Listrik Gratis Dari Tanaman (Plant Powered Light)
Listrik Gratis Dari Tanaman atau Plant Powered Light, Dinamakan “Living Light”, diciptakan oleh Ermi Van Oers, yang presentasikan pada Pekan Desain Belanda atau Dutch Design Week, yang cara kerjanya menggunakan mikro-organisme untuk mengubah energi kimia yang dihasilkan tanaman secara alami selama fotosintesis, dan diubah menjadi arus listrik untuk kemudian menyalakan lampu.
Listrik Gratis Dari Tanaman
Van Oers awalnya merancang sebuah sirkuit penerangan lampu dari hasil fotosintesis tanaman yang ia namakan Living Light tersebut untuk sepenuhnya dapat mencukupi kebutuhan tenaganya secara mandiri.
Itu artinya bahwa Living Light dapat berfungsi di luar jaringan listrik rumah yang biasa digunakannya selama ini.
Jadi setelah dengan adanya Living Light ini, maka penerangan lampu tidak perlu lagi dicolokkan ke soket listrik tegangan tinggi sebagai sumber listrik seperti biasanya.
Dia telah mulai menerapkan teknologi yang dikenal juga sebagai “energi mikroba” ini ke ruang publik, dan berkolaborasi dengan pemerintah kota Rotterdam untuk menerangi salah satu tamannya.
“Potensinya sangat besar, lampu jalan bisa terhubung dengan pohon, hutan bisa menjadi pembangkit listrik. Bahkan, sawah di Indonesia bisa menghasilkan makanan dan sekaligus listrik bagi penduduk setempat,” katanya pada penyelenggara, Dezeen.
Cara kerja “Living Light”
Living Light menyertakan sebuah sirkuit pembangkit listrik kecil yang diletakkan di dalam tabung kaca yang berguna juga sebagai pot dari tanaman tersebut. Sebagai proses fotosintesis tanaman, ia akan melepaskan senyawa organik ke dalam ruang di bawah tanah.
Bahan berupa senyawa organik itu kemudian dipecah oleh bakteri yang dipelihara melalui sel bahan bakar mikroba, yaitu sebuah sistem yang meniru interaksi bakteri yang ditemukan di alam.
Saat interaksi ini terjadi, elektron dan proton diciptakan dan diangkut dari tanah menuju sirkuit elektronik.
Cara kerjanya standar, persis seperti baterai yang memiliki anoda dan katoda.

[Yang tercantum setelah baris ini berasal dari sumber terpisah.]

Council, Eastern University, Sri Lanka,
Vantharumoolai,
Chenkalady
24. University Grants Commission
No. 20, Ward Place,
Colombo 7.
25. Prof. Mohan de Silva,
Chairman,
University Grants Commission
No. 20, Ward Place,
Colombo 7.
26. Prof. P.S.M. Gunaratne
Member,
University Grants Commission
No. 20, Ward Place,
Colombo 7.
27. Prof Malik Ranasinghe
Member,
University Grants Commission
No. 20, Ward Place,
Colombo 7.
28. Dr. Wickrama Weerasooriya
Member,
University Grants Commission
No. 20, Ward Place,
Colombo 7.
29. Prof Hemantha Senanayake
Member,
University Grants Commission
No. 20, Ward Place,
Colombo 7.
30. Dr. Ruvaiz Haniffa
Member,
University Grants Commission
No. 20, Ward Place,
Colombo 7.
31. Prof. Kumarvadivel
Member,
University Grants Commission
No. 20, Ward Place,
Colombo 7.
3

Anoda dibuat dari elektroda karbon dan diletakkan dibawah tanah, tepat dibawah akar tumbuhan yang berguna untuk menangkap elektron dari akar tanaman.

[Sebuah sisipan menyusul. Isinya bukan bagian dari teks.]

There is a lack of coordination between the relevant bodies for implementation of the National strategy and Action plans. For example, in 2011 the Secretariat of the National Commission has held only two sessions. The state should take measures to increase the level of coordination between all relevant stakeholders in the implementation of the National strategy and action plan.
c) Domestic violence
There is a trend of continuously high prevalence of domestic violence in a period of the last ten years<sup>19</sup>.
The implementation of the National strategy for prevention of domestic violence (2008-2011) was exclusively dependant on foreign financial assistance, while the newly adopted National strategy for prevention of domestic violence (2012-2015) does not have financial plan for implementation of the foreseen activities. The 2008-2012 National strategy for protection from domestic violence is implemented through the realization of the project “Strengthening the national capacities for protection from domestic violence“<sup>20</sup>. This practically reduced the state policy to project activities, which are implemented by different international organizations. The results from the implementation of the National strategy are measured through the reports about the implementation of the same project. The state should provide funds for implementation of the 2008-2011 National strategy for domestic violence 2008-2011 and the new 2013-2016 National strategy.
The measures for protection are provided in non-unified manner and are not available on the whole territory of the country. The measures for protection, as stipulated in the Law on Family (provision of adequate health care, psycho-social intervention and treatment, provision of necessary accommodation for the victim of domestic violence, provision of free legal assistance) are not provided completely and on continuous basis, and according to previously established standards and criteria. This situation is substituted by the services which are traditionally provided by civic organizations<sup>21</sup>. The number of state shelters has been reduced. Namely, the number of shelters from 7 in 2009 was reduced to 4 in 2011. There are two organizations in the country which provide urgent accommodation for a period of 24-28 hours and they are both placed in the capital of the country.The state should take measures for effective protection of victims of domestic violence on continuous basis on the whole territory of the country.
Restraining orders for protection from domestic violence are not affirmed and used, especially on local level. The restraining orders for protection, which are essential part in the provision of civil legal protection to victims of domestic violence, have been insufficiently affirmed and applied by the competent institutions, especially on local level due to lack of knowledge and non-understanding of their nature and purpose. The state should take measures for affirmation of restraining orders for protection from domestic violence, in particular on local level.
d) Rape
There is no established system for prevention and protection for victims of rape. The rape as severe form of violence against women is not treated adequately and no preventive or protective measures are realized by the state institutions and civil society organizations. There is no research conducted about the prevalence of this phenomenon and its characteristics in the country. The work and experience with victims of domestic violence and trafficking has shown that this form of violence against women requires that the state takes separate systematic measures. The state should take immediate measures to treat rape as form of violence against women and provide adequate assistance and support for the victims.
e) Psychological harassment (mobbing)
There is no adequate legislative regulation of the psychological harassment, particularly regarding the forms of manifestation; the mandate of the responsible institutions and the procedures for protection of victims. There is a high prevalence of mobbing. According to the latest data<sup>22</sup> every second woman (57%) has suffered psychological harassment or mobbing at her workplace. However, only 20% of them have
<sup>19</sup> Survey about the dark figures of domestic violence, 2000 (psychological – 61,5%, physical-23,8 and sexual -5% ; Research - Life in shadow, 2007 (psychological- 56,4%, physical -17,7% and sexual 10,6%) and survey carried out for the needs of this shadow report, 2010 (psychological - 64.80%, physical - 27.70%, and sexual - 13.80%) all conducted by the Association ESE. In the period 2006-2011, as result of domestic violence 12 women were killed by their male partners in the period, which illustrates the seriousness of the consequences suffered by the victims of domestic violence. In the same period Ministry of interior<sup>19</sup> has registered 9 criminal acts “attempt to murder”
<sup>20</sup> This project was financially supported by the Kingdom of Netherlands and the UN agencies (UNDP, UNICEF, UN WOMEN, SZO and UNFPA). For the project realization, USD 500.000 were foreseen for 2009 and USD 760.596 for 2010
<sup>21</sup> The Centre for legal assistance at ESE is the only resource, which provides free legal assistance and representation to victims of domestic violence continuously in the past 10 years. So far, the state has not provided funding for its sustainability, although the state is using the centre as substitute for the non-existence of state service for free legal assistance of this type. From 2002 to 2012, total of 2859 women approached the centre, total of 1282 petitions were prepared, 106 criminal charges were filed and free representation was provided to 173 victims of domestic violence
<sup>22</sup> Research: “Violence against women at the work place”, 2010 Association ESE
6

Kemudian elektron ini akan di transfer melalui sebuah kawat kabel ke atas tanah. Aliran elektron yang melalui kawat kabel menghasilkan energi listrik, lalu menuju sirkuit elektronik dan kemudian ke lampu LED.
Arus listrik yang dilewatkan di sepanjang kawat, lalu dimasukkan ke dalam sebuah komponen berbantuk cincin yang dilengkapi dengan LED. Lampunya akan menyala saat pengguna menyentuh daun tanaman.
Maka, setelah lampu LED menyala, elektron mengalir kembali melalui sirkuit elektrik dan keluar, dikembalikan lagi ke alam dan mengakhiri perjalanannya. Jadi cara ini memang listrik gratis dari alami yang didapat dari fotosistesis alamiah tumbuhan.
Namun para perancang mengakui bahwa teknologinya masih baru, dan bahwa “Cahaya Hidup” atau Living Light ini hanya dapat menghasilkan sejumlah kecil energi dalam bentuknya saat ini.
Fotosintesis tanaman terjadi sepanjang waktu. Tapi lampu butuh satu hari untuk menghasilkan energi yang cukup untuk menyala setengah jam, meskipun hal ini dapat bervariasi tergantung pada kondisi pembangkit listriknya.